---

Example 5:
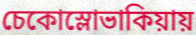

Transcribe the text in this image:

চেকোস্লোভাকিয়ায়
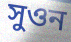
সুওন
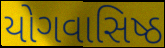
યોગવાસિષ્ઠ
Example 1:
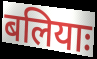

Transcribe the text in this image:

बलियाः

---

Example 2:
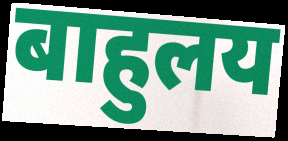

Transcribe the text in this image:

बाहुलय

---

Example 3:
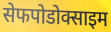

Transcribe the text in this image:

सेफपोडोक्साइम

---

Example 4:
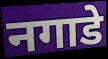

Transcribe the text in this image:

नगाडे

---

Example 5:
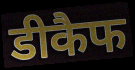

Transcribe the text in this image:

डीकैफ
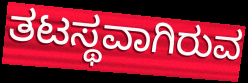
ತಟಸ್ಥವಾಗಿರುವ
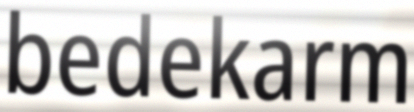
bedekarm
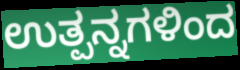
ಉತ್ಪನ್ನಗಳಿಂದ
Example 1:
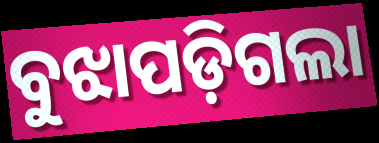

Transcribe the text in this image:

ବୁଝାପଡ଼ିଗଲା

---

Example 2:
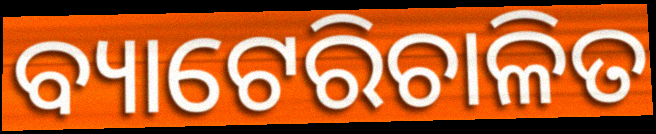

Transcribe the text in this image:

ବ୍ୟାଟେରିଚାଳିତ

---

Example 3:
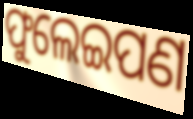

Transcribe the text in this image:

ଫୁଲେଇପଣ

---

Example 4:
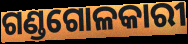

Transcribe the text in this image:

▶ [Problem requirements]:
Omitting the images, output each record precisely as written.

▶ [Answer box]:
---

Example 5:

Transcribe the text in this image:

চেকোস্লোভাকিয়ায়
সুওন
યોગવાસિષ્ઠ
Example 1:

Transcribe the text in this image:

बलियाः

---

Example 2:

Transcribe the text in this image:

बाहुलय

---

Example 3:

Transcribe the text in this image:

सेफपोडोक्साइम

---

Example 4:

Transcribe the text in this image:

नगाडे

---

Example 5:

Transcribe the text in this image:

डीकैफ
ತಟಸ್ಥವಾಗಿರುವ
bedekarm
ಉತ್ಪನ್ನಗಳಿಂದ
Example 1:

Transcribe the text in this image:

ବୁଝାପଡ଼ିଗଲା

---

Example 2:

Transcribe the text in this image:

ବ୍ୟାଟେରିଚାଳିତ

---

Example 3:

Transcribe the text in this image:

ଫୁଲେଇପଣ

---

Example 4:

Transcribe the text in this image:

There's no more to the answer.